Information supplied:
*****
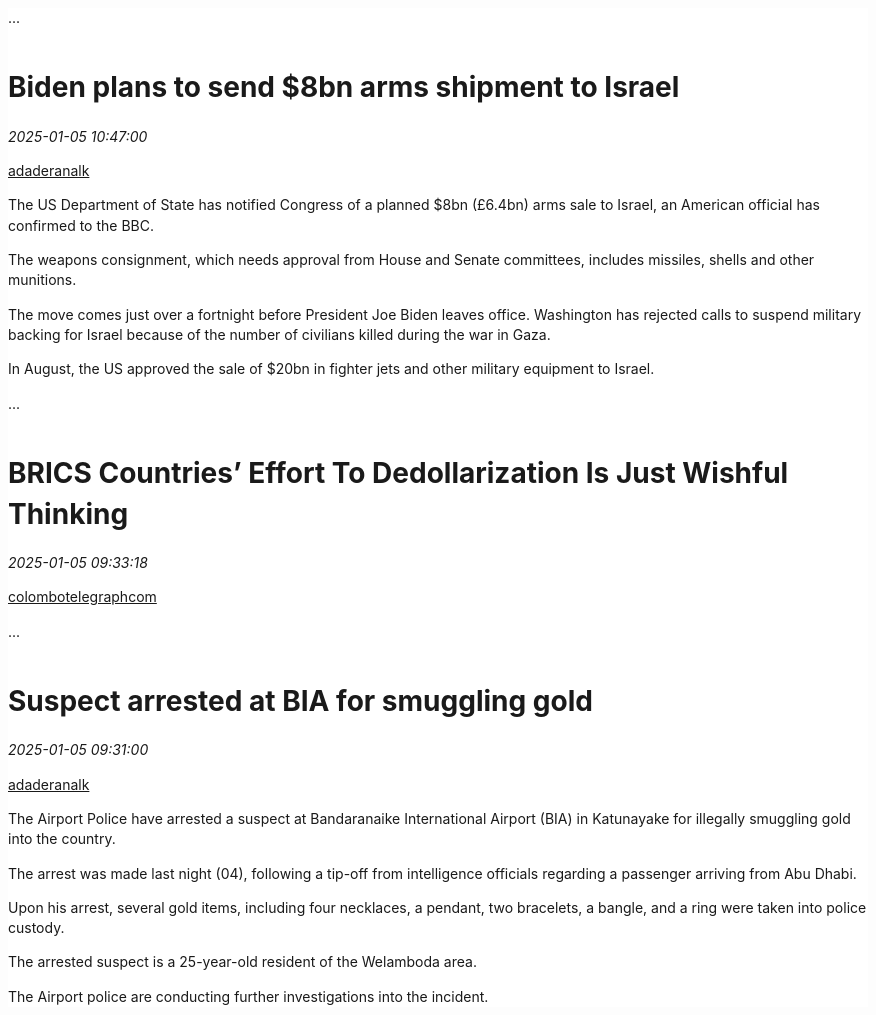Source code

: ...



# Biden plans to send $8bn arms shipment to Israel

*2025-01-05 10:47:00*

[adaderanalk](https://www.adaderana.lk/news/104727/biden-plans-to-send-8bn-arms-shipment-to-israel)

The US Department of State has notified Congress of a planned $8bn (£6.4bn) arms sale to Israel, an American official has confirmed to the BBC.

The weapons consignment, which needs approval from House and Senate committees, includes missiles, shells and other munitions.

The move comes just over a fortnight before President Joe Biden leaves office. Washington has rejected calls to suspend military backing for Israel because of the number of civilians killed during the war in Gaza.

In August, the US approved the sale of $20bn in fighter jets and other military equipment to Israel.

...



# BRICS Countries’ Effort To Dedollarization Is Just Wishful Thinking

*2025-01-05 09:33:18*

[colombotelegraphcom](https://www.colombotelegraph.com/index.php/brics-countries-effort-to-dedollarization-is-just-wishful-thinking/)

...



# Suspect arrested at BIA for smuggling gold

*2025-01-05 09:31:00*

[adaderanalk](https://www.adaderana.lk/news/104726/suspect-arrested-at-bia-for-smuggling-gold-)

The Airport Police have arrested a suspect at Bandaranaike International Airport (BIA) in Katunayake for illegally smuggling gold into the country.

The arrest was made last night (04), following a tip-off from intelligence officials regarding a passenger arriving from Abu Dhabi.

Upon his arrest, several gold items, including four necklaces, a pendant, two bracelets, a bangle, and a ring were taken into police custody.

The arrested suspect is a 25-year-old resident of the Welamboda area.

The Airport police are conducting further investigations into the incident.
*****
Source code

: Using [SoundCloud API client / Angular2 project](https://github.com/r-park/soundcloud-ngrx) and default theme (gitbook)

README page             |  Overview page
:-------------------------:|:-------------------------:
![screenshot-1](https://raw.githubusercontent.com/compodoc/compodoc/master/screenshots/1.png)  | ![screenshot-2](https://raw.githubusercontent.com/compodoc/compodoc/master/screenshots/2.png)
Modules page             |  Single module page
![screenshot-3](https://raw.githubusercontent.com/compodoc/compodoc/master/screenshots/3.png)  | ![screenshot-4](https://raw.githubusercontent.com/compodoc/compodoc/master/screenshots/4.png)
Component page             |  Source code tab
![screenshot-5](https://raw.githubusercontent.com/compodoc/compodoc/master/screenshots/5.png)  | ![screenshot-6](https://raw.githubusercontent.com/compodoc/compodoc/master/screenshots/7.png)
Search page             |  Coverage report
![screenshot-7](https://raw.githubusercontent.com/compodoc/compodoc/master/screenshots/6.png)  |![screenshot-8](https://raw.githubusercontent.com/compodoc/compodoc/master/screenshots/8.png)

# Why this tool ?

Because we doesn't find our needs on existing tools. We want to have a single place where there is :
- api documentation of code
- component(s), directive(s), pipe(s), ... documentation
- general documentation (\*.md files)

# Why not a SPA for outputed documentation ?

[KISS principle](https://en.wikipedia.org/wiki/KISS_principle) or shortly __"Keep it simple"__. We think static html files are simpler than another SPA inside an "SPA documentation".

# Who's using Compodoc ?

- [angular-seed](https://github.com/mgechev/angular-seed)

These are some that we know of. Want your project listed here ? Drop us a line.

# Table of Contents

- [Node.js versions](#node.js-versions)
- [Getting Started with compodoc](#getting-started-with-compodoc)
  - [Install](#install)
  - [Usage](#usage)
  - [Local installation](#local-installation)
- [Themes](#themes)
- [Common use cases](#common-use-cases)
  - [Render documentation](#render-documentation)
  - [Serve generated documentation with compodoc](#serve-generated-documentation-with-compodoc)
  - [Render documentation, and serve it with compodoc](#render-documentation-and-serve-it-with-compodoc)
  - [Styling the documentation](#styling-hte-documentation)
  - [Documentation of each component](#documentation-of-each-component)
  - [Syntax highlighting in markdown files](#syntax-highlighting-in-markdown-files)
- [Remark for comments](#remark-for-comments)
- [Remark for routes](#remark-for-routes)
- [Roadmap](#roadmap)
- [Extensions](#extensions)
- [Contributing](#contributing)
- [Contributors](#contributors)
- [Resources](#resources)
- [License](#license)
*****
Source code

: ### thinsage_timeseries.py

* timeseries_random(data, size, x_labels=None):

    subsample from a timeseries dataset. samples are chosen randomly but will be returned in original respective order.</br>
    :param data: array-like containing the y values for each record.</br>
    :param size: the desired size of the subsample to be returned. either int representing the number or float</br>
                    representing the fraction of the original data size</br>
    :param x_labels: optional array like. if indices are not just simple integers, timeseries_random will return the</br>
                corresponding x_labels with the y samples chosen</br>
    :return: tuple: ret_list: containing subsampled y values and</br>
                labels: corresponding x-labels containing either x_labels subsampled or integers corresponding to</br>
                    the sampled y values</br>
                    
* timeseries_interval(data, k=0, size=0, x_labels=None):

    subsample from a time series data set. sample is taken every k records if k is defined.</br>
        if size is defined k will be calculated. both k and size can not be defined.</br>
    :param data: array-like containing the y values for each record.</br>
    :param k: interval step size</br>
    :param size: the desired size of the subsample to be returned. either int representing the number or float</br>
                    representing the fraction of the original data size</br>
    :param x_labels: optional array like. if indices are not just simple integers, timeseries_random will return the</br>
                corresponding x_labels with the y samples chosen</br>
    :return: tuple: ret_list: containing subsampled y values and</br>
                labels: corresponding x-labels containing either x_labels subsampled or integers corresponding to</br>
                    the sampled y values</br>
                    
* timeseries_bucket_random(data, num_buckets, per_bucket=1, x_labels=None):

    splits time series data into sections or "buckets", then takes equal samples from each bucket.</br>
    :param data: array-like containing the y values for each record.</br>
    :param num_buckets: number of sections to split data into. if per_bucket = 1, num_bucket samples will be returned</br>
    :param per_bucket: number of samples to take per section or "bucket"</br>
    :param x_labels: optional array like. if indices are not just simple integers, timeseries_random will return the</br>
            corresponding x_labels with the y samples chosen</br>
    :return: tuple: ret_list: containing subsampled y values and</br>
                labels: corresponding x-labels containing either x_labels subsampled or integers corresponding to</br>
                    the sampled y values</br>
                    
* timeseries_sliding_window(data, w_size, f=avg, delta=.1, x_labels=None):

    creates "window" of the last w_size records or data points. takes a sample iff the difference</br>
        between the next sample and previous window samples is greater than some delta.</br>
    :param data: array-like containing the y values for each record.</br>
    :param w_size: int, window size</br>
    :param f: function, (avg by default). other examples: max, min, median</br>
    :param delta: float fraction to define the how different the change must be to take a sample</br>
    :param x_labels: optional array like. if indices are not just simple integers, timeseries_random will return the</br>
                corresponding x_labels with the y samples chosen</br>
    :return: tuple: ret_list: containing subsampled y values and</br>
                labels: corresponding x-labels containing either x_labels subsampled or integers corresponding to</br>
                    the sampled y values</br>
*****
Set down, from the entries above, exactly the lines from the one with "- [Render documentation](#render-documentation)" up to and including the one with "- [Syntax highlighting", and no other lines.

Solution:
  - [Render documentation](#render-documentation)
  - [Serve generated documentation with compodoc](#serve-generated-documentation-with-compodoc)
  - [Render documentation, and serve it with compodoc](#render-documentation-and-serve-it-with-compodoc)
  - [Styling the documentation](#styling-hte-documentation)
  - [Documentation of each component](#documentation-of-each-component)
  - [Syntax highlighting in markdown files](#syntax-highlighting-in-markdown-files)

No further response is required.